* **SUPPLIED MATERIAL**:
******
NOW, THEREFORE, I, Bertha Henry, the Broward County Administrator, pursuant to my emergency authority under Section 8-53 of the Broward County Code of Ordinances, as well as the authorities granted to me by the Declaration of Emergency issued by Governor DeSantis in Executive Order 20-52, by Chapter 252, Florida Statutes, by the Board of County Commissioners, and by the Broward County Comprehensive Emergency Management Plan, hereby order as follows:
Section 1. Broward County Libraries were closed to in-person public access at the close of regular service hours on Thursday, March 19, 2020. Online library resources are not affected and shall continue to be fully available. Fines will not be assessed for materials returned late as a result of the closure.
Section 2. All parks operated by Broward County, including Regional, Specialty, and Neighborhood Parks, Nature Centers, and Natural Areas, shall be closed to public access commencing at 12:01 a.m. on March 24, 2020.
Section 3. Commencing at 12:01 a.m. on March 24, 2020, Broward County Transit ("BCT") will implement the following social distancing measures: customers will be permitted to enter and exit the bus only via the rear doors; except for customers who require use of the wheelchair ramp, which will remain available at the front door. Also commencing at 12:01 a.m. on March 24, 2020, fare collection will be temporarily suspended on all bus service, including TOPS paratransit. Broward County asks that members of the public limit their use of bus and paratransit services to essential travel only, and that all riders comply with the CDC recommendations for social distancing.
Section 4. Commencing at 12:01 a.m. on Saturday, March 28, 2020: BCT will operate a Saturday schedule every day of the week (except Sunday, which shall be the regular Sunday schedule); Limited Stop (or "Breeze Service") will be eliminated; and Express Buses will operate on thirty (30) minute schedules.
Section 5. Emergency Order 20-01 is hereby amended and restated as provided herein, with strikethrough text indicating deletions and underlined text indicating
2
******
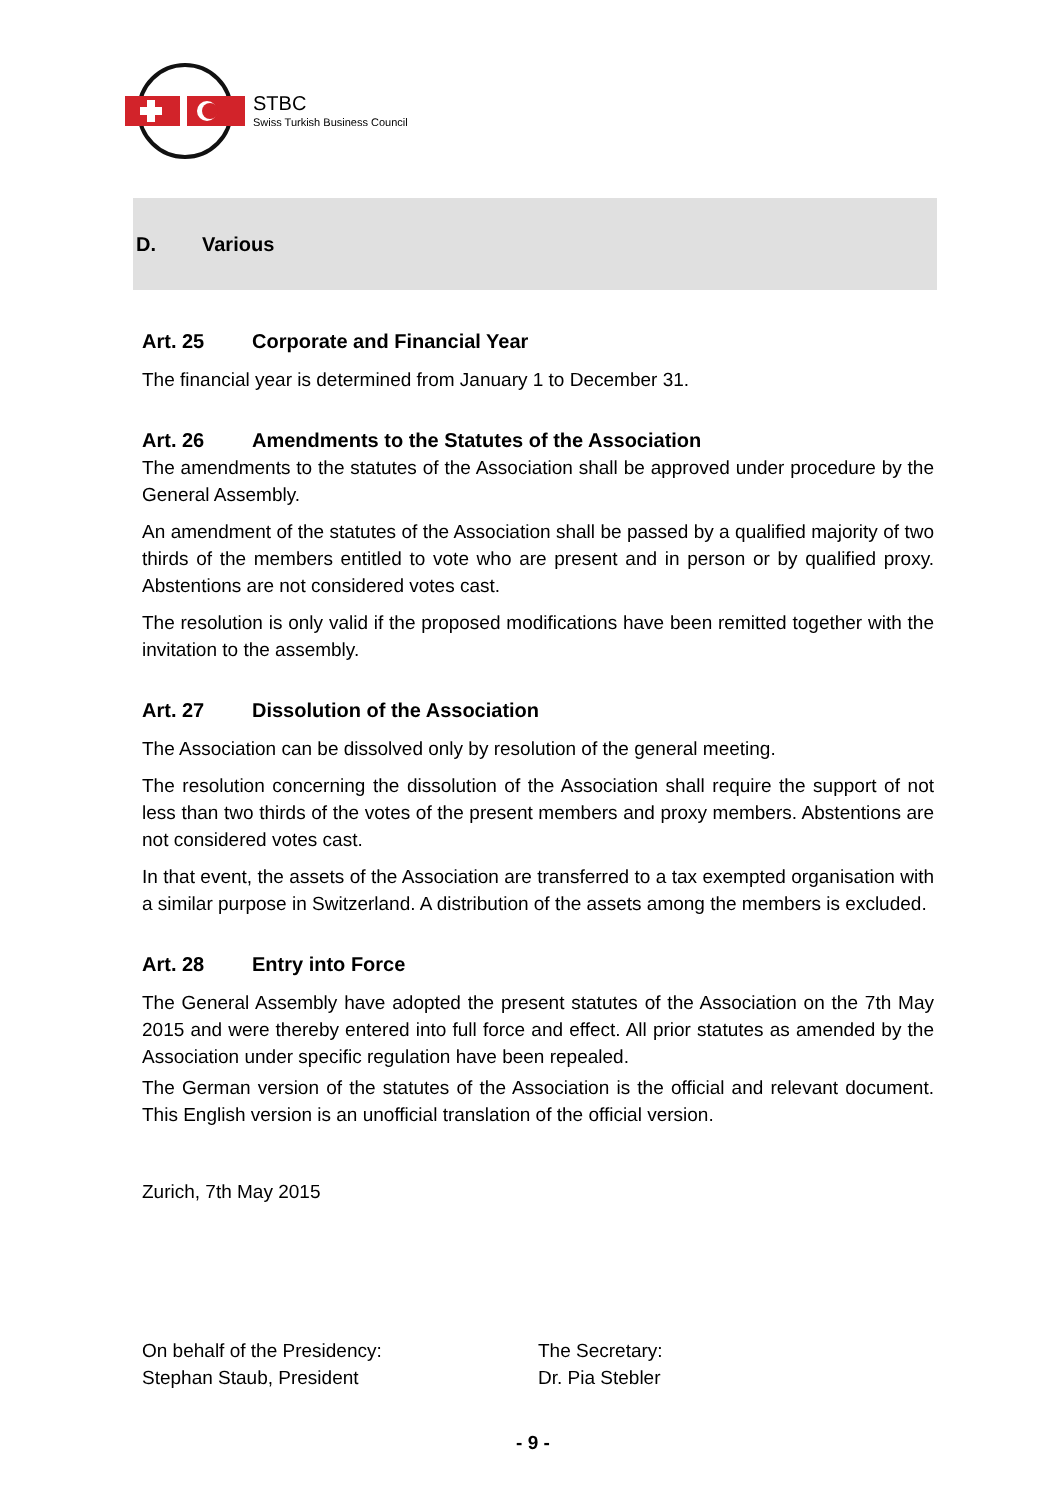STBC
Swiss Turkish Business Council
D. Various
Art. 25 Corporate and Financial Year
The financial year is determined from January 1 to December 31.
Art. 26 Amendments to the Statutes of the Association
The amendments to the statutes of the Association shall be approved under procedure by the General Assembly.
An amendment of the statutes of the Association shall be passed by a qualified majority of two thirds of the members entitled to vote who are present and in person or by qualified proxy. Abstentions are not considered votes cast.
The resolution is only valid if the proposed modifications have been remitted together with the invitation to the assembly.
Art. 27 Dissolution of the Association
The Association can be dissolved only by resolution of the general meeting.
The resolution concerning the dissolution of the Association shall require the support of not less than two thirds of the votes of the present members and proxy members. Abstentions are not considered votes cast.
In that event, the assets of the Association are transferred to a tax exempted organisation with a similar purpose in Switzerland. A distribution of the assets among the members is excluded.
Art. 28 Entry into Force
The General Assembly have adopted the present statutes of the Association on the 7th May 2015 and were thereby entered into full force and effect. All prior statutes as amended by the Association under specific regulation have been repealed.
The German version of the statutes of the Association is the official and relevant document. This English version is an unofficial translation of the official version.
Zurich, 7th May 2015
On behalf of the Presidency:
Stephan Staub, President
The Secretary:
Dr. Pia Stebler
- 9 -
******
* **WHAT TO DO**:
Could you find every line in the records above that contains the word "except" and copy it?

* **RESPONSE TO THIS EXERCISE**:
Section 3. Commencing at 12:01 a.m. on March 24, 2020, Broward County Transit ("BCT") will implement the following social distancing measures: customers will be permitted to enter and exit the bus only via the rear doors; except for customers who require use of the wheelchair ramp, which will remain available at the front door. Also commencing at 12:01 a.m. on March 24, 2020, fare collection will be temporarily suspended on all bus service, including TOPS paratransit. Broward County asks that members of the public limit their use of bus and paratransit services to essential travel only, and that all riders comply with the CDC recommendations for social distancing.
Section 4. Commencing at 12:01 a.m. on Saturday, March 28, 2020: BCT will operate a Saturday schedule every day of the week (except Sunday, which shall be the regular Sunday schedule); Limited Stop (or "Breeze Service") will be eliminated; and Express Buses will operate on thirty (30) minute schedules.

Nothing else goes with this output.